Song Meaning
This track paints a picture of escalating paranoia and shared delusion within an apartment building. The narrator can't turn off the lights, a classic sign of anxiety, and immediately labels someone a "Baskerville bitch." This sets a tone of immediate, almost absurd, fear and accusation, suggesting a breakdown of normalcy.
The central tension seems to stem from a shared "real hallucination" that infects the building's inhabitants. The neighbor, likened to Barrymore with an axe, embodies this encroaching madness. The repeated phrase "caught a real hallucination" acts like a contagion, spreading from the initial accusation to the neighbor and then to everyone else.

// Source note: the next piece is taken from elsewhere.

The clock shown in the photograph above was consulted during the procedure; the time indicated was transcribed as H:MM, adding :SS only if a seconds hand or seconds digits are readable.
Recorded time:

The lyrics employ a stark, almost cartoonish, escalation of fear. The comparison to "The Hound of the Baskervilles" isn't about a literal dog, but the feeling of an inescapable, monstrous presence. The narrator's own anxieties are projected onto this "Baskerville bitch," and the neighbor's presence with an axe amplifies the perceived threat, making the "hallucination" feel terrifyingly real.
What makes these lyrics hit hard is their raw, unfiltered depiction of shared panic. The crude language and the cyclical nature of the "hallucination" suggest a descent into collective madness where the source of fear is less important than the overwhelming feeling of being trapped by it. The final verse, where the "Baskerville bitch's" screams cause "tetanus" in the neighbors, solidifies this idea of shared, overwhelming, and almost physical terror.